NBC News reported last week that, while it is not uncommon for officials to offer a letter of resignation because of a potential administration change, Esper has been quietly working with lawmakers on Capitol Hill to include language in the 2021 National Defense Authorization Act that would rename Army bases honoring Confederate generals — a move he himself has not acted on. Esper in July made the call to ban the Confederate flag displays at bases, but the policy guidance did not include renaming installations.
A rift between the president and his defense secretary first formed in June when Esper stated his opposition to using active-duty troops under the Insurrection Act to quell nationwide protests following the May 25 death in Minneapolis of George Floyd under the knee of a police officer.

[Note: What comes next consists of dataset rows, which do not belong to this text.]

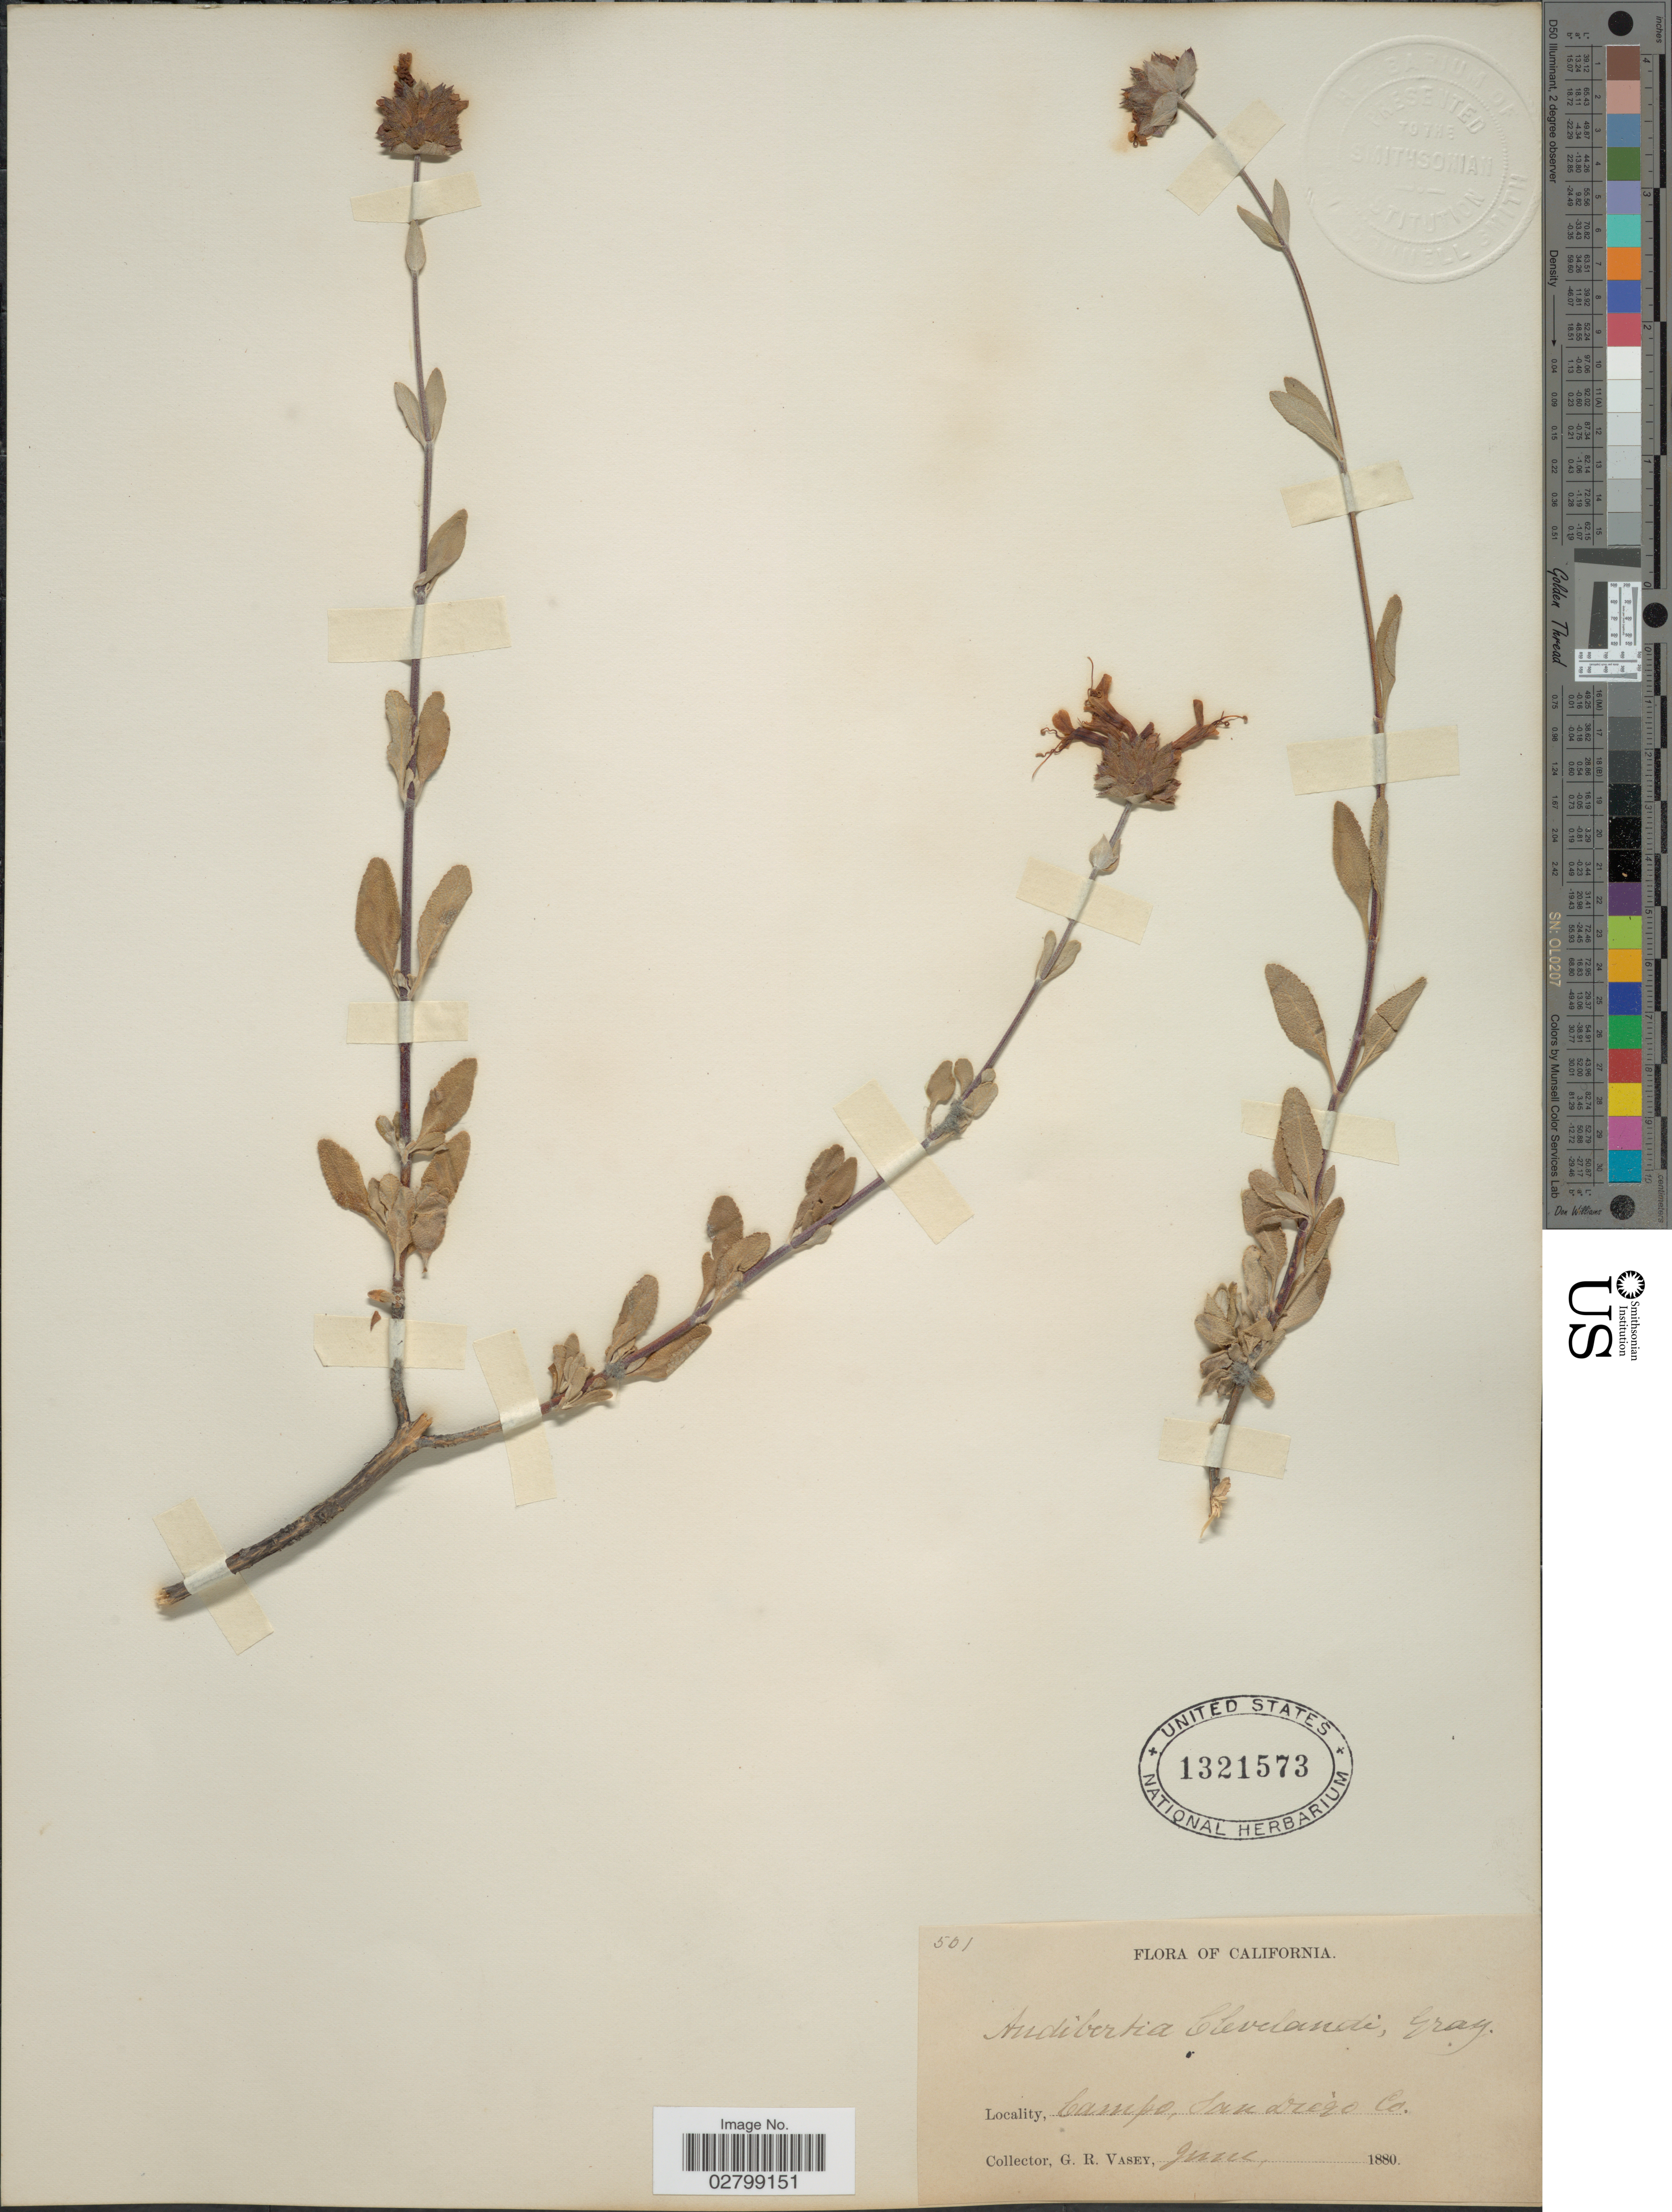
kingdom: Plantae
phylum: Tracheophyta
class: Magnoliopsida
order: Lamiales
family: Lamiaceae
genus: Salvia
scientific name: Salvia clevelandii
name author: (A. Gray) Greene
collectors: G. R. Vasey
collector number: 501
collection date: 1880-06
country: United States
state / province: California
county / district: San Diego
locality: Campo, San Diego Co.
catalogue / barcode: US 1321573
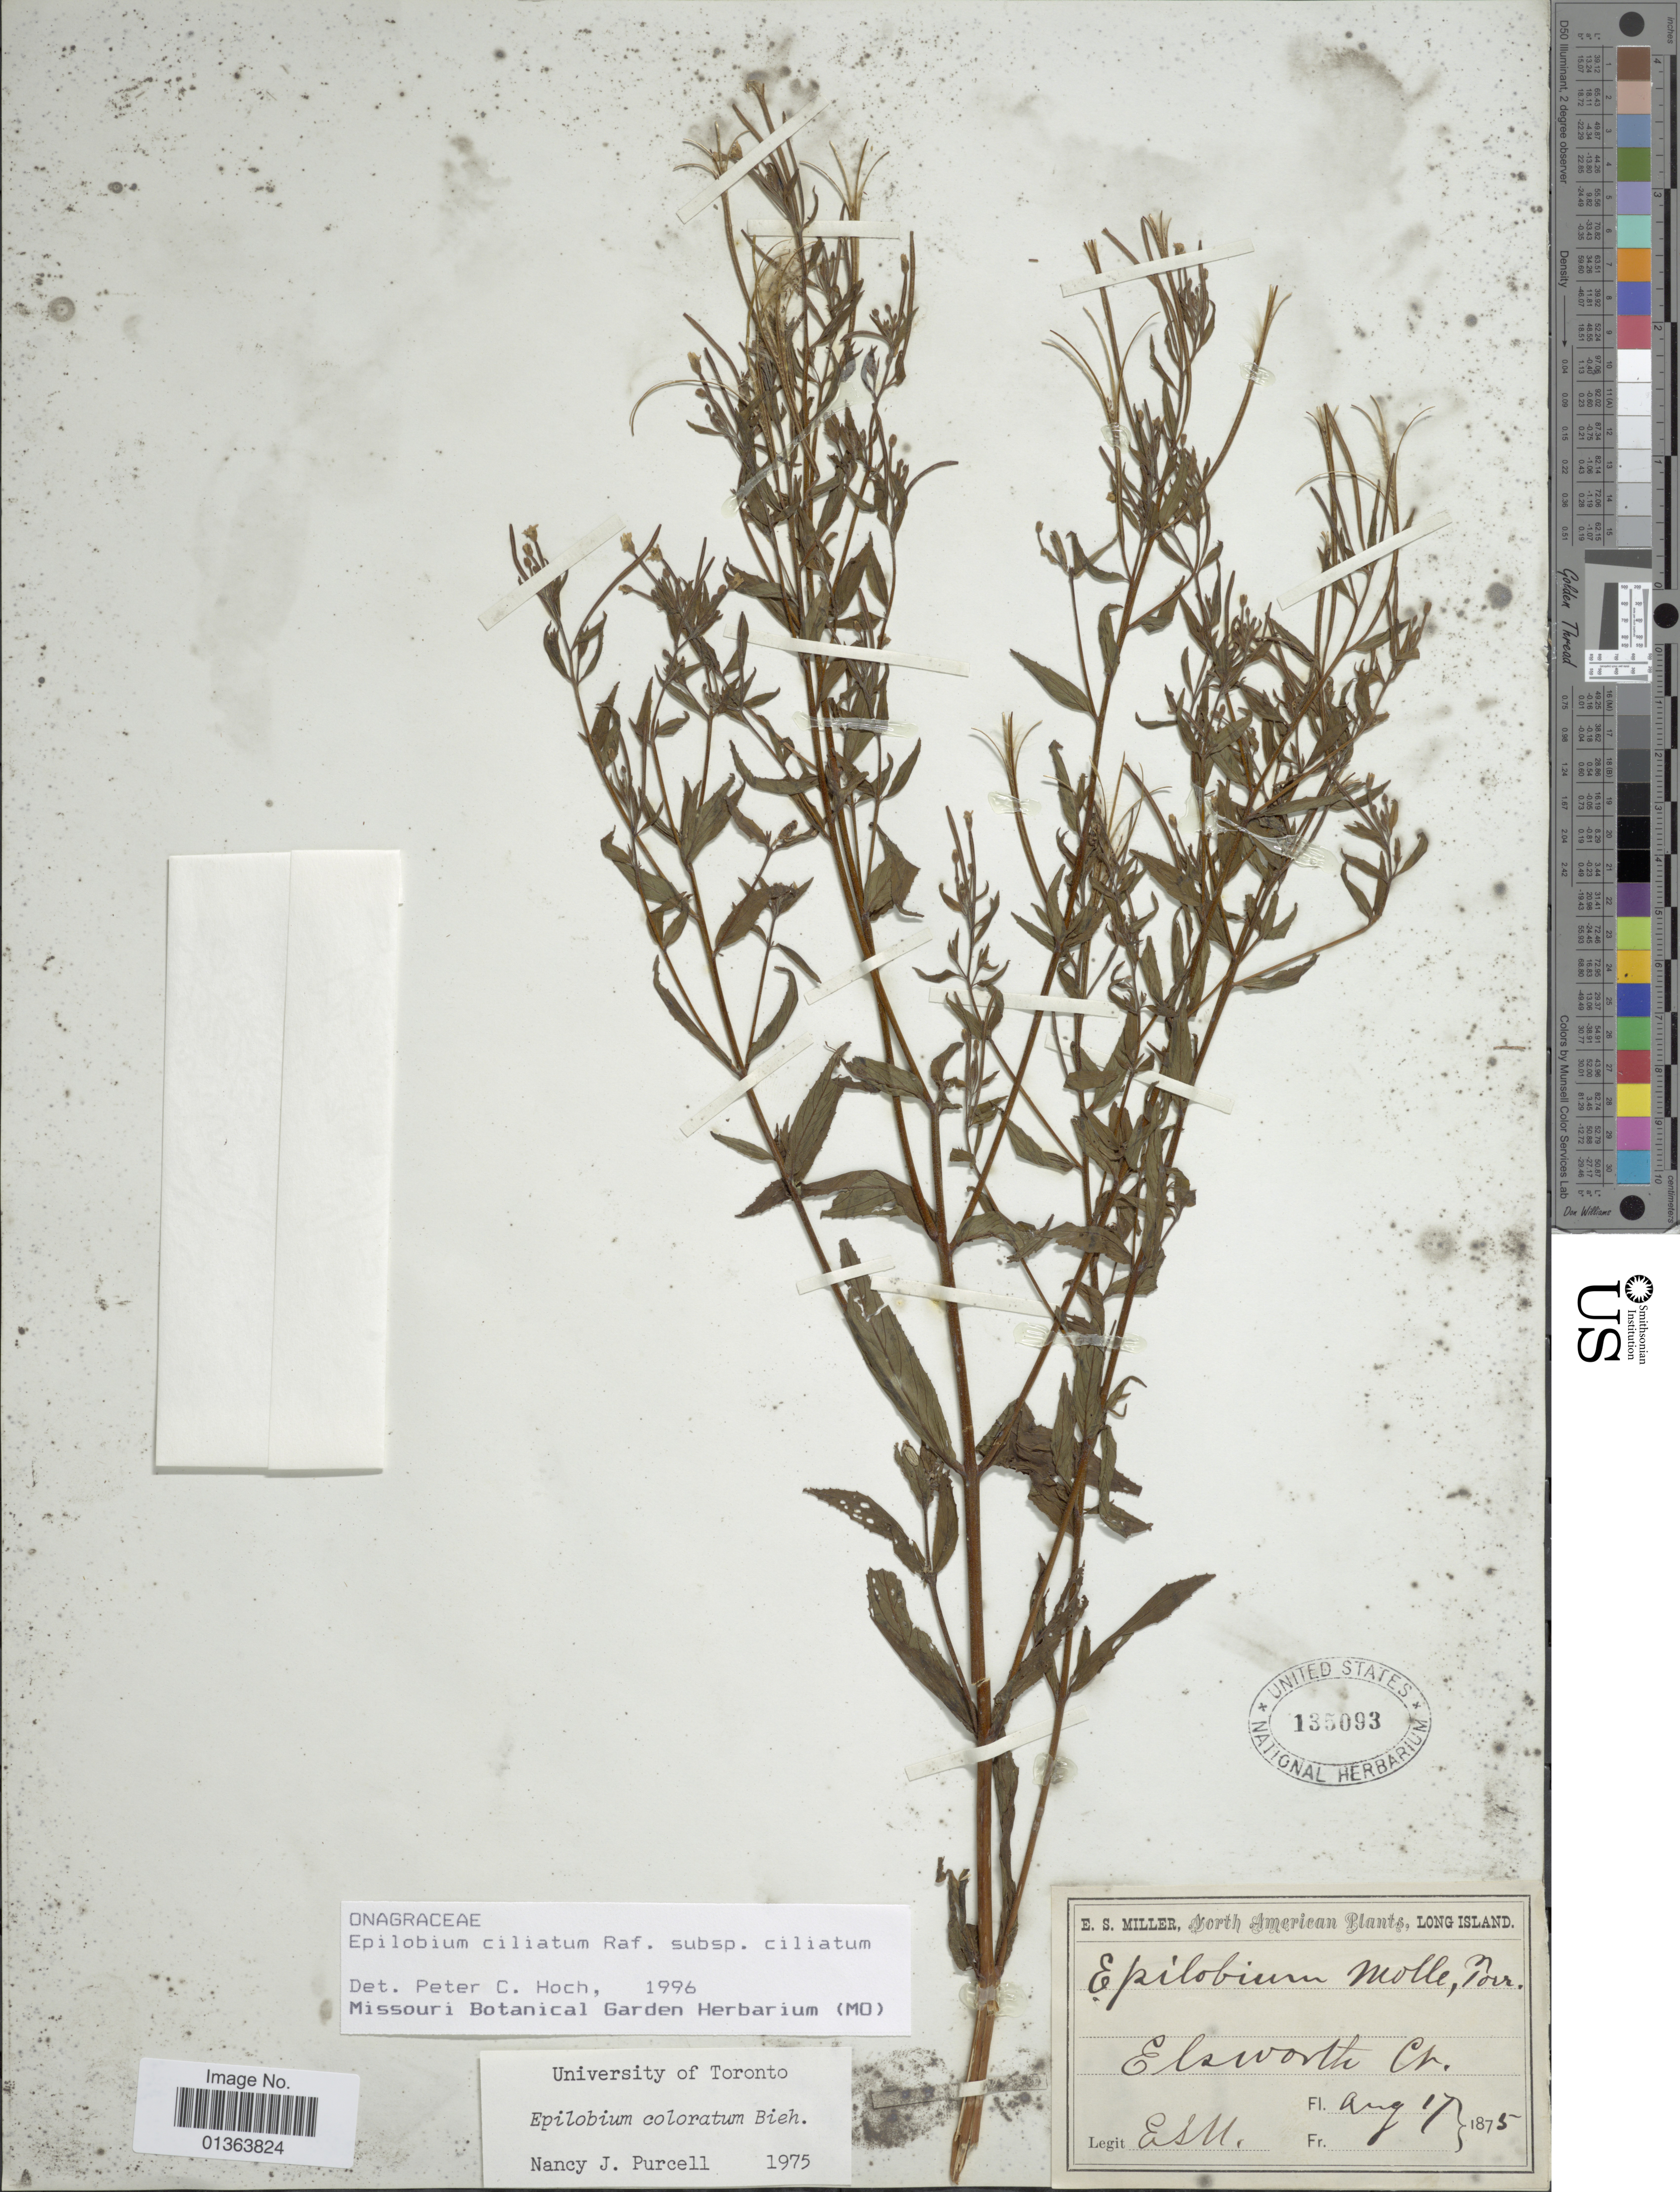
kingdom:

Last month, The New York Times described Esper as a “dead man walking” in the corridors of the Pentagon whenever he was there, but he mostly shied away from the spotlight by traveling out of town or overseas in back-to-back visitswith allies and partners. Military.com also traveled with Esper to Colorado and Nevada in July, but he had declined on-the-record interviews.
“All the signals are that he would be on the way out” should Trump win reelection on Nov. 3, and he definitely will be replaced if Vice President Joe Biden is the new president,” Mark Cancian, a retired Marine colonel and senior adviser at the Center for Strategic and International Studies, recently told Military.com in an interview.
Cancian said Esper had been involved in multiple situations in which the Pentagon appeared to be out of the loop on surprise announcements from Trump, including proposals for troop withdrawals from Germany and Afghanistan.
“He routinely gets blindsided by things,” Cancian said, while giving Esper credit for a generally good record in managing the Pentagon during a pandemic.
“He’s been a very steady hand” in dealing with a mercurial president, Cancian said, although “he’s very guarded. He’s seen what happened with Mattis.”
In 2018, as Trump became aggravated with Mattis, especially his steadfast commitment to keep troops in Syria, their relationship soured, with the former Marine ultimately resigning later that year.
Miller’s appointment to the Pentagon brings another official who served in the armed forces.
Similar to Esper who served in the Army, Miller began his military career as an enlisted infantryman in the Army Reserve in 1983 before moving to the District of Columbia National Guard as a military policeman, according to his personal bio.
In 1987, he was commissioned as an officer and worked his way into the Special Forces career field, where he “served in numerous command and staff positions within the 5th Special Forces Group (Airborne),” his bio states.
He deployed multiple times to both Afghanistan and Iraq; following his retirement from the Army in 2014, Miller worked “as a defense contractor providing clandestine Special Operations and Intelligence expertise directly to the Under Secretaries of Defense for Intelligence and Policy,” it adds.
— Richard Sisk contributed to this report.